Find each line below that includes "facial", then copy it.

━━━ Supplied records

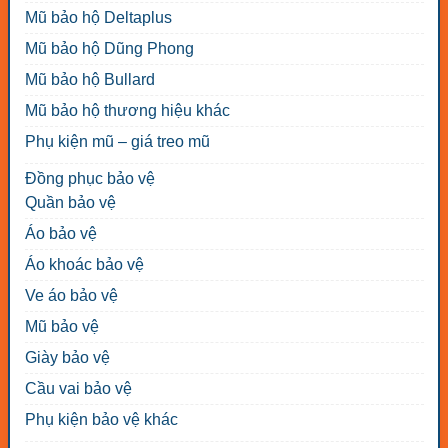
Mũ bảo hộ Deltaplus
Mũ bảo hộ Dũng Phong
Mũ bảo hộ Bullard
Mũ bảo hộ thương hiệu khác
Phụ kiện mũ – giá treo mũ
Đồng phục bảo vệ
Quần bảo vệ
Áo bảo vệ
Áo khoác bảo vệ
Ve áo bảo vệ
Mũ bảo vệ
Giày bảo vệ
Cầu vai bảo vệ
Phụ kiện bảo vệ khác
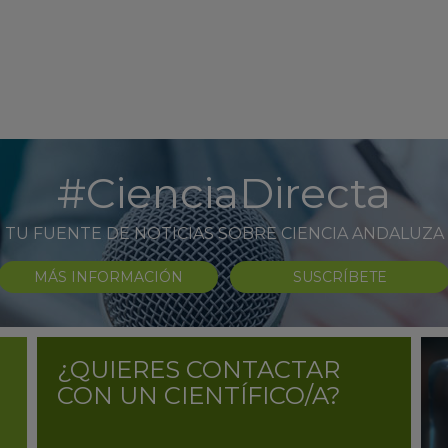
#CienciaDirecta
TU FUENTE DE NOTICIAS SOBRE CIENCIA ANDALUZA
MÁS INFORMACIÓN
SUSCRÍBETE
¿QUIERES CONTACTAR
CON UN CIENTÍFICO/A?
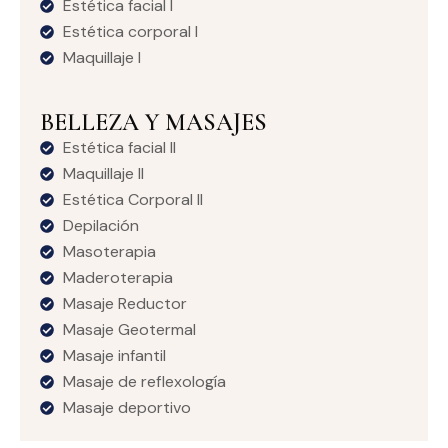
Estética facial I
Estética corporal I
Maquillaje I
BELLEZA Y MASAJES
Estética facial II
Maquillaje II
Estética Corporal II
Depilación
Masoterapia
Maderoterapia
Masaje Reductor
Masaje Geotermal
Masaje infantil
Masaje de reflexología
Masaje deportivo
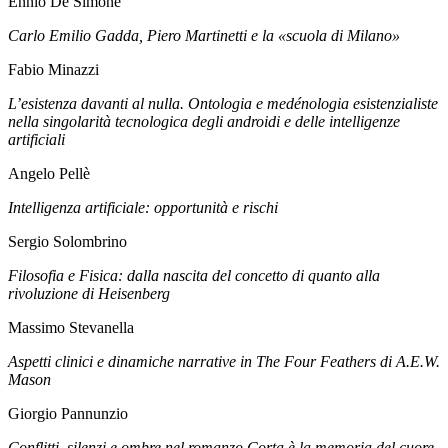
Ennio De Simone
Carlo Emilio Gadda, Piero Martinetti e la «scuola di Milano»
Fabio Minazzi
L’esistenza davanti al nulla. Ontologia e medénologia esistenzialiste
nella singolarità tecnologica degli androidi e delle intelligenze
artificiali
Angelo Pellè
Intelligenza artificiale: opportunità e rischi
Sergio Solombrino
Filosofia e Fisica: dalla nascita del concetto di quanto alla
rivoluzione di Heisenberg
Massimo Stevanella
Aspetti clinici e dinamiche narrative in The Four Feathers di A.E.W.
Mason
Giorgio Pannunzio
Conflitti, silenzi e ombre nel romanzo Corta è la memoria del cuore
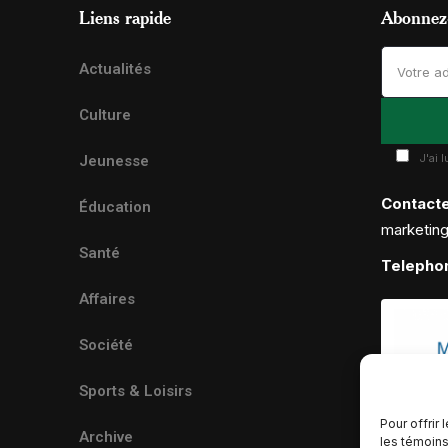
Liens rapide
Abonnez-
Actualités
Culture
J'ai 
Jeunesse
Contact
Éducation
marketin
Santé
Telepho
Affaires
Société
Sports & Loisirs
Pour offrir
Archive
les témoins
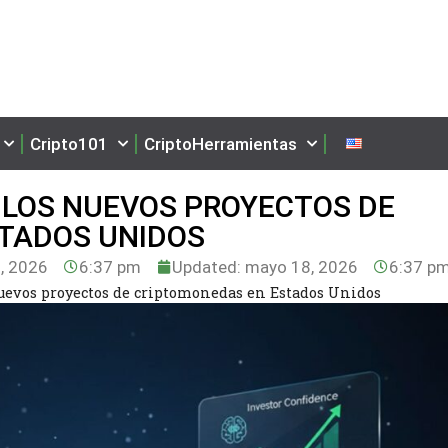
Cripto101
CriptoHerramientas
 LOS NUEVOS PROYECTOS DE
TADOS UNIDOS
, 2026
6:37 pm
Updated: mayo 18, 2026
6:37 p
uevos proyectos de criptomonedas en Estados Unidos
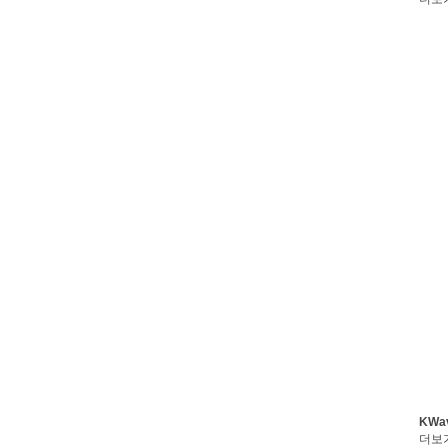
KWa
더보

━━━━━━

Solution below
Estética facial I
Estética facial II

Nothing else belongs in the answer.